Adoratori: in Gv 4, 23 Gesù dice alla Samaritana che dobbiamo essere adoratori in spirito e verità. Ciò vuol dire che deve nascere in noi il senso della dignità di essere figli di Dio. Stare autenticamente davanti a lui e mostrare tutto di noi: i peccati, i fallimenti ma anche la bellezza della nostra vita. Mai mentire a Lui, né agli altri, né a se stessi! Mettiamoci davanti a Dio con quello che abbiamo capito delle relazioni e del confronto con gli altri; anche con i nostri limiti possiamo essere trasformati per essere degni collaboratori di Dio. Come? Testimoniando coerentemente la presenza viva di Cristo nella nostra vita! La coerenza al Vangelo è la qualità che più si cerca oggi nei cristiani.

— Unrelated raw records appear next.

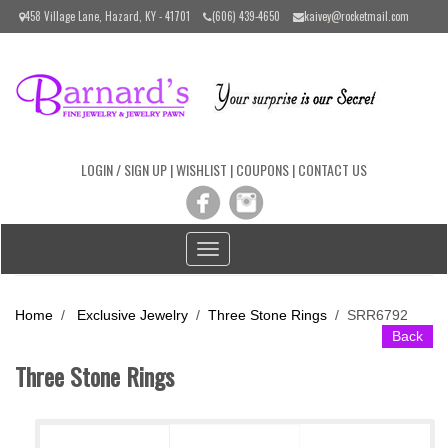
Please
458 Village Lane, Hazard, KY - 41701
(606) 439-4650
kaivey@rocketmail.com
note:
This
website
includes
an
accessibility
system.
LOGIN / SIGN UP
|
WISHLIST
|
COUPONS
|
CONTACT US
Toggle
navigation
Home
/
Exclusive Jewelry
/
Three Stone Rings
/
SRR6792
Back
Three Stone Rings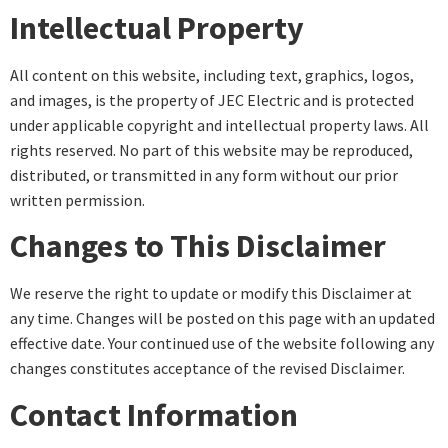
Intellectual Property
All content on this website, including text, graphics, logos,
and images, is the property of JEC Electric and is protected
under applicable copyright and intellectual property laws. All
rights reserved. No part of this website may be reproduced,
distributed, or transmitted in any form without our prior
written permission.
Changes to This Disclaimer
We reserve the right to update or modify this Disclaimer at
any time. Changes will be posted on this page with an updated
effective date. Your continued use of the website following any
changes constitutes acceptance of the revised Disclaimer.
Contact Information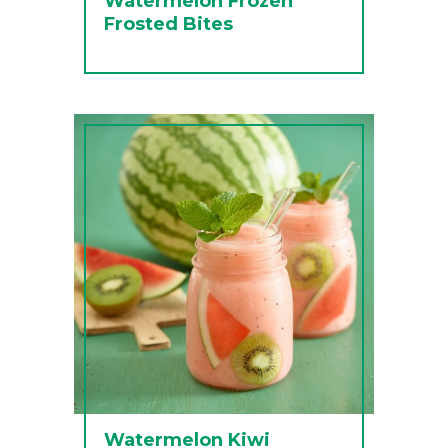
Watermelon Frozen
Frosted Bites
Watermelon Kiwi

Portatori: Gesù invia gli apostoli (Mt 10, 11-13) come portatori di pace, ecco la nostra missione e se non venissimo accolti la pace che doniamo ritornerà a noi, riempiendoci di grazia. Nessuno può toglierci la pace del cuore e la misura della nostra passione per Cristo è la nostra pace.
I collaboratori di Dio sono i figli di Dio: siamo convinti di questa meravigliosa figliolanza? – chiede ancora Palladino. La relazione con Dio è la storia di una passione! Lui ci ama, collabora con noi e poi ci chiede di collaborare con lui. Su questa passione si fonda il nostro essere credenti e il nostro consumarci d’amore, coerenti con la vocazione all’amore! Cerchiamo il regno di Dio, adoriamo Cristo in spirito e verità, portiamo pace nei nostri ambienti, in famiglia, nel lavoro, nel gruppo, tra amici e saremo degni collaboratori dell’amore di Dio.
Lo Spirito Santo ci renda capaci di fare il passo che salva la nostra vita. Gesù resta accanto a noi e le nostre giornate acquistano senso, sapore, colore. È una straordinaria bellezza essere collaboratori di Dio!